Incêndios recentes e clima extremo

Este incêndio ocorre após um outro, que começou na quarta-feira na região nordeste perto de Zaragoza, onde quase 16 mil hectares já foram queimados e as chamas estão "longe de estarem sob controle", segundo a última atualização do governo regional da Aragão, divulgada no sábado à noite. Assim como em Guadalajara, nenhuma morte foi reportada nesse incêndio.

No início deste mês, a Espanha enfrentou um dos incêndios mais mortais de sua história recente, que ocorreu na província de Almeria e resultou na morte de 13 pessoas, além de devastar 7 mil hectares de vegetação.

Impactos das mudanças climáticas

A Espanha tem se tornado um dos países mais afetados pelas mudanças climáticas, com o aumento da frequência e da duração das ondas de calor nos últimos anos. As temperaturas frequentemente ultrapassam os 40°C, criando condições propícias para incêndios devastadores.

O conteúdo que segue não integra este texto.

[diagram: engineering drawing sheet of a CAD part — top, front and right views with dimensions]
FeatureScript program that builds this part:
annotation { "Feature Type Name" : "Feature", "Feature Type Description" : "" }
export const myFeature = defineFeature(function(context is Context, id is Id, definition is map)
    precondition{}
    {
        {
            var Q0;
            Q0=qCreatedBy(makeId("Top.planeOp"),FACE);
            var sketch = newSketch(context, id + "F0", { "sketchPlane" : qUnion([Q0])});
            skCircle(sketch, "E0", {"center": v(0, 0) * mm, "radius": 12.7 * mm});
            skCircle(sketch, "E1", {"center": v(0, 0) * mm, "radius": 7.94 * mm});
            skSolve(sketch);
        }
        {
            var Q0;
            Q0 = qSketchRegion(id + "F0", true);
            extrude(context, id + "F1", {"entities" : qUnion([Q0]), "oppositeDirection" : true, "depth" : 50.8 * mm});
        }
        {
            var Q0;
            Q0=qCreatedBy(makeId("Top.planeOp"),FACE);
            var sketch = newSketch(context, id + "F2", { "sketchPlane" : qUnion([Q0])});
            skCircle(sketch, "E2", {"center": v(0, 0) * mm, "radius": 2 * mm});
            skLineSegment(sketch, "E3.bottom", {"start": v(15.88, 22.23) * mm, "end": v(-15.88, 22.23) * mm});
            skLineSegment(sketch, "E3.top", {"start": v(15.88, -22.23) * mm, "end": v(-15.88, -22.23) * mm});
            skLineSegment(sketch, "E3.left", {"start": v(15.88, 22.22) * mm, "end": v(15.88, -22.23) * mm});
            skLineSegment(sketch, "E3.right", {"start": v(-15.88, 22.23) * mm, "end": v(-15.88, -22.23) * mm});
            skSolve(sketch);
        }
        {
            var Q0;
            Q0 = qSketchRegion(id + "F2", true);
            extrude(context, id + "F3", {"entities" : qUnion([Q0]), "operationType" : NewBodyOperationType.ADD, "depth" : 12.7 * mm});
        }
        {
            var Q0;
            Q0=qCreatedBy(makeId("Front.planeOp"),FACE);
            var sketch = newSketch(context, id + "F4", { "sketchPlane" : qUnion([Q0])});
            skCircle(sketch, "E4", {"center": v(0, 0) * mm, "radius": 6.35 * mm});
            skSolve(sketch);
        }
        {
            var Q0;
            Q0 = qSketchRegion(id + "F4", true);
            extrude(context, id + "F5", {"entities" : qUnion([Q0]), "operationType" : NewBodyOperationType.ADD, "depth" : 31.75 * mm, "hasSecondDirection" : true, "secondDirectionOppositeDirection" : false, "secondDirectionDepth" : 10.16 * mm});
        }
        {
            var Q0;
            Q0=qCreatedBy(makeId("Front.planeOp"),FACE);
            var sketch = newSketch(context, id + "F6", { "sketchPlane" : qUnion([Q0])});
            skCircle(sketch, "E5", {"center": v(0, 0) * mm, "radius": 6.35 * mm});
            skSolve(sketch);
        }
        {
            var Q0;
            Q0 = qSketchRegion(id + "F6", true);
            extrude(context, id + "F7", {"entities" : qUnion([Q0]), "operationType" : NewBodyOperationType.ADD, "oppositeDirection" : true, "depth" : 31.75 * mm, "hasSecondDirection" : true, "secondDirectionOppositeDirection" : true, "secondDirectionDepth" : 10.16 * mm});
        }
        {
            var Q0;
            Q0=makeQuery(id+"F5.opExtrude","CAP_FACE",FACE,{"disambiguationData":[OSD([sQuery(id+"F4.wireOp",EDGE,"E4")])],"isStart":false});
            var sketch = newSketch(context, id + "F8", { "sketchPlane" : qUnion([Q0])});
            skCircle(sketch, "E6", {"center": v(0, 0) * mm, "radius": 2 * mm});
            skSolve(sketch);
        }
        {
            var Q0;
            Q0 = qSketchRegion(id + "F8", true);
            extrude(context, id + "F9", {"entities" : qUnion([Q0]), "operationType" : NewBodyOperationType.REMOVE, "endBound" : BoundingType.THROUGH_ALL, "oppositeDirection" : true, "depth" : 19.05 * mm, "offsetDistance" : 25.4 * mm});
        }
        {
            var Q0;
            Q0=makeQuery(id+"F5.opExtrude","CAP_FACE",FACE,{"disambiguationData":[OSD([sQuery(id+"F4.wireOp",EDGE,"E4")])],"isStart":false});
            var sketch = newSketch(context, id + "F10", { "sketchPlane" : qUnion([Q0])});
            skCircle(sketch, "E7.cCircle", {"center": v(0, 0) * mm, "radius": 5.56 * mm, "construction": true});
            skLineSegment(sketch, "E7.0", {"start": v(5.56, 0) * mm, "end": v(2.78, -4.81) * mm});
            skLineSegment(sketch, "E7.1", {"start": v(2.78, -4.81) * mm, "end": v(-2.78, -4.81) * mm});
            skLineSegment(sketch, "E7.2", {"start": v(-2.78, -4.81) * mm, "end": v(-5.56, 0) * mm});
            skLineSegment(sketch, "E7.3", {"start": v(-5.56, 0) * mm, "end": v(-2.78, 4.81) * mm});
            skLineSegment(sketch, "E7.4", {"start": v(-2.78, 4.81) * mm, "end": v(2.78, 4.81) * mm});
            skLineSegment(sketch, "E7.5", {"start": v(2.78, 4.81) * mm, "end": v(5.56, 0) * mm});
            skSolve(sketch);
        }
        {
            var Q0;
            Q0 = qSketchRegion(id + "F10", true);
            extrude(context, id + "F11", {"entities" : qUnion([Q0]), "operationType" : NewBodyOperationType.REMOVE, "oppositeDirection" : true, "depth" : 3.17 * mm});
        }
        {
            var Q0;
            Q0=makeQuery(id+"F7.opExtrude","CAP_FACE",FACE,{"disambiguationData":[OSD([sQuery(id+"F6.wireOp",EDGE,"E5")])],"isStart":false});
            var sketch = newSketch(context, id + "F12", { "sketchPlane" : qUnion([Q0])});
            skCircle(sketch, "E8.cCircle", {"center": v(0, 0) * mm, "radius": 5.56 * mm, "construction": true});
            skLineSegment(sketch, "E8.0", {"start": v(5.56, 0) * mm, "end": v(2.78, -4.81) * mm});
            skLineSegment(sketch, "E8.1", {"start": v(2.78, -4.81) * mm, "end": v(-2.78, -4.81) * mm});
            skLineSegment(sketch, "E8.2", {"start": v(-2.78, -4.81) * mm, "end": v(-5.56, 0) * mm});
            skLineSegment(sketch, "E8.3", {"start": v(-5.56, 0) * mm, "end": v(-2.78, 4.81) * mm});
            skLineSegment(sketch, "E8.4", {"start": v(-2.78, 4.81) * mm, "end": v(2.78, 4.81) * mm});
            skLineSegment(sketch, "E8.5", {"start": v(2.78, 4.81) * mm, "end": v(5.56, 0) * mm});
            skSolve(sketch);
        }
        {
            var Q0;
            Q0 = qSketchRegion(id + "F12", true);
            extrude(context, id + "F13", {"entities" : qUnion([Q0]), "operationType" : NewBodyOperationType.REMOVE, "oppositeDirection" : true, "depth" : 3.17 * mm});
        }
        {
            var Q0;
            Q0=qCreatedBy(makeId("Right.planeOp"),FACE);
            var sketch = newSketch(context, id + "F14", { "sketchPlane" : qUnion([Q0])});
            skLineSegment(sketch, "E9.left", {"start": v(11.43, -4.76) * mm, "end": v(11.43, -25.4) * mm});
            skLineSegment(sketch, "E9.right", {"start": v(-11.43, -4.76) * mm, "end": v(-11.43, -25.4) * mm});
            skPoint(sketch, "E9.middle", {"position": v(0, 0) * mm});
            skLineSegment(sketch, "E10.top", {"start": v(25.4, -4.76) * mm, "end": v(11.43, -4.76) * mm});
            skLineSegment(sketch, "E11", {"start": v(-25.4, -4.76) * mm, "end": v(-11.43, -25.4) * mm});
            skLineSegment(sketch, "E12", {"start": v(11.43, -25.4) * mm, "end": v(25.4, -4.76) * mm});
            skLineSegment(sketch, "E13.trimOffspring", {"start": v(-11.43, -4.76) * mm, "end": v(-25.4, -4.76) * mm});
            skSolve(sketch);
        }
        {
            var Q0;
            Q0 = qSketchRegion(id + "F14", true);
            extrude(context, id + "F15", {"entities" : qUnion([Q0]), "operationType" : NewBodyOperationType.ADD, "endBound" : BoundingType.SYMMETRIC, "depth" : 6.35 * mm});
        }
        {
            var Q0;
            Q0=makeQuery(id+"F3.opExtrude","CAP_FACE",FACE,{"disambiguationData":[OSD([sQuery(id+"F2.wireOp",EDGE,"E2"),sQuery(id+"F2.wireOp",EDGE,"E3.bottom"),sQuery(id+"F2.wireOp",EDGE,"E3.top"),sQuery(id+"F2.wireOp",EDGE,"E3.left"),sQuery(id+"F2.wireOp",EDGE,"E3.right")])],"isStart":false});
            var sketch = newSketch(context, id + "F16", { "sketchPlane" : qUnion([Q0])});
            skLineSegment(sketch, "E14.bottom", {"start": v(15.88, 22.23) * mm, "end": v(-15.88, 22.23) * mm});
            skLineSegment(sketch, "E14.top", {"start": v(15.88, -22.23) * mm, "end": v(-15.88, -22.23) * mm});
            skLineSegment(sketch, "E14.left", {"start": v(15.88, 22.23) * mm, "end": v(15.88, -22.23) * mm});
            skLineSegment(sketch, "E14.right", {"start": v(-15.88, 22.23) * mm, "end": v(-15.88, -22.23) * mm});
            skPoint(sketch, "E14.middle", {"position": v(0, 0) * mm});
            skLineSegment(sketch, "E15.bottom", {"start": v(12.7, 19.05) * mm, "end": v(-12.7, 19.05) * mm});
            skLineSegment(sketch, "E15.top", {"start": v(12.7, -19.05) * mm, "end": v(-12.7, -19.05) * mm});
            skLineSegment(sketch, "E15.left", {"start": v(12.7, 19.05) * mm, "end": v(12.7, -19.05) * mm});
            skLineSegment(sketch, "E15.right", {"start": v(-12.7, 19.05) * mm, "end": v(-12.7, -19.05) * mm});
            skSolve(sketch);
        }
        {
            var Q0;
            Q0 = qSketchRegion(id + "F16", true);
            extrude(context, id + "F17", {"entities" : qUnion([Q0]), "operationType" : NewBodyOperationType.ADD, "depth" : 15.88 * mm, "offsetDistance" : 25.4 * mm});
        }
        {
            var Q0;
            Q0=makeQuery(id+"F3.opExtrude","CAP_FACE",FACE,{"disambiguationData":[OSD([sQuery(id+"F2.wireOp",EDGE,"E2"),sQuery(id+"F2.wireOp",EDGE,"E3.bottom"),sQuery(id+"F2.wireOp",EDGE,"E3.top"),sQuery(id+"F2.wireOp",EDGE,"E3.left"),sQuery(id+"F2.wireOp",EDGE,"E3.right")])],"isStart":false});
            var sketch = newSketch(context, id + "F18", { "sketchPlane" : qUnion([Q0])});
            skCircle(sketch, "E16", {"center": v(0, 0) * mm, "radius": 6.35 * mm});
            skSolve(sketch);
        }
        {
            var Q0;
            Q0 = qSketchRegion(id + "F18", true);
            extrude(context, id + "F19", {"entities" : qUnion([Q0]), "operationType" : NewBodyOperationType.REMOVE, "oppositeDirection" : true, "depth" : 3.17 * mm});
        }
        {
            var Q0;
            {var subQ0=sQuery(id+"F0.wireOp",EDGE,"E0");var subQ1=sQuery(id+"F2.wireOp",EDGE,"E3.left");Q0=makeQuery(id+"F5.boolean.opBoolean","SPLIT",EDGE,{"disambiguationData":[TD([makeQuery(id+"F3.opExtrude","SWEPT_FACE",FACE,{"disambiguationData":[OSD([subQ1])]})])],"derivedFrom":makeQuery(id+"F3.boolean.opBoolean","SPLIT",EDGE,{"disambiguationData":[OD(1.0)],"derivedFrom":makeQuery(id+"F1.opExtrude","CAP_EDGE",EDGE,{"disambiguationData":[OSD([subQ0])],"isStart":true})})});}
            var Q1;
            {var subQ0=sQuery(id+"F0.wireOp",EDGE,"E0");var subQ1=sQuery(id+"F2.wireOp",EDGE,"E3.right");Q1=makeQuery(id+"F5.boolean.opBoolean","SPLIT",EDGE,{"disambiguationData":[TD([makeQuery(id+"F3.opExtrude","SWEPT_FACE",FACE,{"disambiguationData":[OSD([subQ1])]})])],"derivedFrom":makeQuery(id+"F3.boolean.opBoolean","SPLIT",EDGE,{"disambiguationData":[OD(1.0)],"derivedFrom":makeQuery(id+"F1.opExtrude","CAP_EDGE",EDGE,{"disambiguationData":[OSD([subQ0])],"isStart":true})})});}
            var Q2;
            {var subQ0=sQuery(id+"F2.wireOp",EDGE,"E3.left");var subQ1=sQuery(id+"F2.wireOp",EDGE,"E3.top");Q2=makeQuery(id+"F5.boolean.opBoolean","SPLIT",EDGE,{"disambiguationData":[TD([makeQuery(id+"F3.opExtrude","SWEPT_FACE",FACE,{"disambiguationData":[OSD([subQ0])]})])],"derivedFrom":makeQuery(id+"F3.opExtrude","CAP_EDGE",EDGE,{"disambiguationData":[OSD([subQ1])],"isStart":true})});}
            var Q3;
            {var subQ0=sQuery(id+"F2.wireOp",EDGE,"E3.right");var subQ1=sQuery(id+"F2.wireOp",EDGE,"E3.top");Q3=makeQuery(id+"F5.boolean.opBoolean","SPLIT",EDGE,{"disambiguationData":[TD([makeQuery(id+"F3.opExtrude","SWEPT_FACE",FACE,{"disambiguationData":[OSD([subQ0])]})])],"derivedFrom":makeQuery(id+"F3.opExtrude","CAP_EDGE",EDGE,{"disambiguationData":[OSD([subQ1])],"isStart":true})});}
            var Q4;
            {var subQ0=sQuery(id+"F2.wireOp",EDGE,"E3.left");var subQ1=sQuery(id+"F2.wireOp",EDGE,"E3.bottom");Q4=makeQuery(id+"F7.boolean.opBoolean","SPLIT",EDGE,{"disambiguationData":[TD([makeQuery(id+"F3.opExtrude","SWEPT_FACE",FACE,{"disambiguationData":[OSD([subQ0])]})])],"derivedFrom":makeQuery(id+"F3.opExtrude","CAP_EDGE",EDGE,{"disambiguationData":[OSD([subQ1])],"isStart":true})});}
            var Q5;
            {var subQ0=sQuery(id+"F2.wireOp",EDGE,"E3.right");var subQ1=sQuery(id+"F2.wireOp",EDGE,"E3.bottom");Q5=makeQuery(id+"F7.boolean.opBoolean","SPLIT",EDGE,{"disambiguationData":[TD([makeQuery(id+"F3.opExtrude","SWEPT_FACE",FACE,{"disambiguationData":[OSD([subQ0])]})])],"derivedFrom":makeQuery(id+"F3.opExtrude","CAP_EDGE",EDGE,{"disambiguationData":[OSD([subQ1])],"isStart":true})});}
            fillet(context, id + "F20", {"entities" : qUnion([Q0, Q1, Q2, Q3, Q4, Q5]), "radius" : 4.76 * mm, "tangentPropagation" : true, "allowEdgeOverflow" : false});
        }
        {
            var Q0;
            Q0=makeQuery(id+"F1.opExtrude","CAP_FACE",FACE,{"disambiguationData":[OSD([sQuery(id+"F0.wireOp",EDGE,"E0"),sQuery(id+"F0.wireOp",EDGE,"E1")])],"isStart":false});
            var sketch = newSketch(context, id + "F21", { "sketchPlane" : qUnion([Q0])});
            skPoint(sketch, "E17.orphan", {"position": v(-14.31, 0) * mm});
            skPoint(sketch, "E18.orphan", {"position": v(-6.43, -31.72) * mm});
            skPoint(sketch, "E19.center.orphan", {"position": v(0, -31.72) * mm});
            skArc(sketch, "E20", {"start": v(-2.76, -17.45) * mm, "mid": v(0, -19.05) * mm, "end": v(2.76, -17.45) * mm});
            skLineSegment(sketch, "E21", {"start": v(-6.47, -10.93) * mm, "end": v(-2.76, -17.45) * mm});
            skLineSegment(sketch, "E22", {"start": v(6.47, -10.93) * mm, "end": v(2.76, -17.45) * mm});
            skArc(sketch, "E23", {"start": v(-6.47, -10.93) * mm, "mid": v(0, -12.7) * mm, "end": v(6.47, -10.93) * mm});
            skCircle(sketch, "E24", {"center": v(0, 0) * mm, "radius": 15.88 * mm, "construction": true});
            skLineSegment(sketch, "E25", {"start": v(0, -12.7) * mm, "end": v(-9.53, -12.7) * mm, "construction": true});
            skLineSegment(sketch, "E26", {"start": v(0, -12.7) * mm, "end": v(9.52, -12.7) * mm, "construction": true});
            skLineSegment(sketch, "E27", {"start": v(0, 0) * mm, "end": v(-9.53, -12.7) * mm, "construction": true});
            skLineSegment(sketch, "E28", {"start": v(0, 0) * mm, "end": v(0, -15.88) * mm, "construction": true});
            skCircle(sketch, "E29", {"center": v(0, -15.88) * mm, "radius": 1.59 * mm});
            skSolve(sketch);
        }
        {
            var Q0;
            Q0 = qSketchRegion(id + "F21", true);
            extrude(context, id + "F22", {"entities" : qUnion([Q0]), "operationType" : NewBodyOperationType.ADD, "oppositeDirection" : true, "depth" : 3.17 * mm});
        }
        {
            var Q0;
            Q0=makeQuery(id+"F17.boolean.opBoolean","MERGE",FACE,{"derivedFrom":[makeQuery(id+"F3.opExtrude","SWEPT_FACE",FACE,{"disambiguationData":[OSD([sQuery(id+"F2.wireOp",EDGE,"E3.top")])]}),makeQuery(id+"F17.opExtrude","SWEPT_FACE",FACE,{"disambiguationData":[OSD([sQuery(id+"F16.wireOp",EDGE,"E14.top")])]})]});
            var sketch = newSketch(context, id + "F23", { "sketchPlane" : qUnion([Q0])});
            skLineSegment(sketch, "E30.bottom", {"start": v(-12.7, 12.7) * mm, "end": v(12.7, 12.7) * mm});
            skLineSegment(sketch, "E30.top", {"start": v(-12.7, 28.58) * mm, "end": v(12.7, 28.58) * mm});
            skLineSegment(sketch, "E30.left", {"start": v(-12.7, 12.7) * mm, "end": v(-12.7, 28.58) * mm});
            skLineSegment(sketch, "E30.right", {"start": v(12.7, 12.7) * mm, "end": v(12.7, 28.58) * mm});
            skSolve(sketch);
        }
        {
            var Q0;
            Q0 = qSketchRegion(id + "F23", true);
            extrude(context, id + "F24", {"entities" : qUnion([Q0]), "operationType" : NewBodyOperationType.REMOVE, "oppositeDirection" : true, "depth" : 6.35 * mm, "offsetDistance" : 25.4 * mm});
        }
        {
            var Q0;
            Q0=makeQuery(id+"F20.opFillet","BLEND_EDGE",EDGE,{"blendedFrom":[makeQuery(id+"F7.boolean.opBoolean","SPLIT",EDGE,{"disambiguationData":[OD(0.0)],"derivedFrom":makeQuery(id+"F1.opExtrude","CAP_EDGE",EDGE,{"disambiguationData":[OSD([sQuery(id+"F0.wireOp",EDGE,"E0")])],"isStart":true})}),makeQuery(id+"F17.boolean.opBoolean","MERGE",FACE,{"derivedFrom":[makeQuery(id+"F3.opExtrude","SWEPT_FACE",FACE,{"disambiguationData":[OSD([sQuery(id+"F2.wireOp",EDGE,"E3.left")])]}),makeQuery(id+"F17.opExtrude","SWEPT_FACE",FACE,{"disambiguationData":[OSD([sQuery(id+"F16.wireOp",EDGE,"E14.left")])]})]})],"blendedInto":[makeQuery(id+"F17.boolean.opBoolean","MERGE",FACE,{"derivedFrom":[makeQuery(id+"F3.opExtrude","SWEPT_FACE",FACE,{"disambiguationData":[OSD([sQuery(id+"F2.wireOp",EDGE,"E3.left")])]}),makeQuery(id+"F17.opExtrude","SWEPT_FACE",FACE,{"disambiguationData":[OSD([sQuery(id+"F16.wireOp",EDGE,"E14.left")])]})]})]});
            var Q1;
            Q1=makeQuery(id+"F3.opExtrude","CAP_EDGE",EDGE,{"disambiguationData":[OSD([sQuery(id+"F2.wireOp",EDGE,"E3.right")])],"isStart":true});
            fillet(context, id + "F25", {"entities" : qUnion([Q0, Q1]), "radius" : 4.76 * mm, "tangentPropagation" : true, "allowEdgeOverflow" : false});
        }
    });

Cientistas apontam que as mudanças climáticas impulsionadas por ações humanas estão aumentando a duração, intensidade e frequência das ondas de calor, o que contribui para o ressecamento da vegetação e, consequentemente, para a probabilidade de incêndios florestais.

As autoridades continuam a monitorar a situação e a responder às emergências causadas pelos incêndios, enquanto a população local se mobiliza para lidar com as consequências desse desastre ambiental.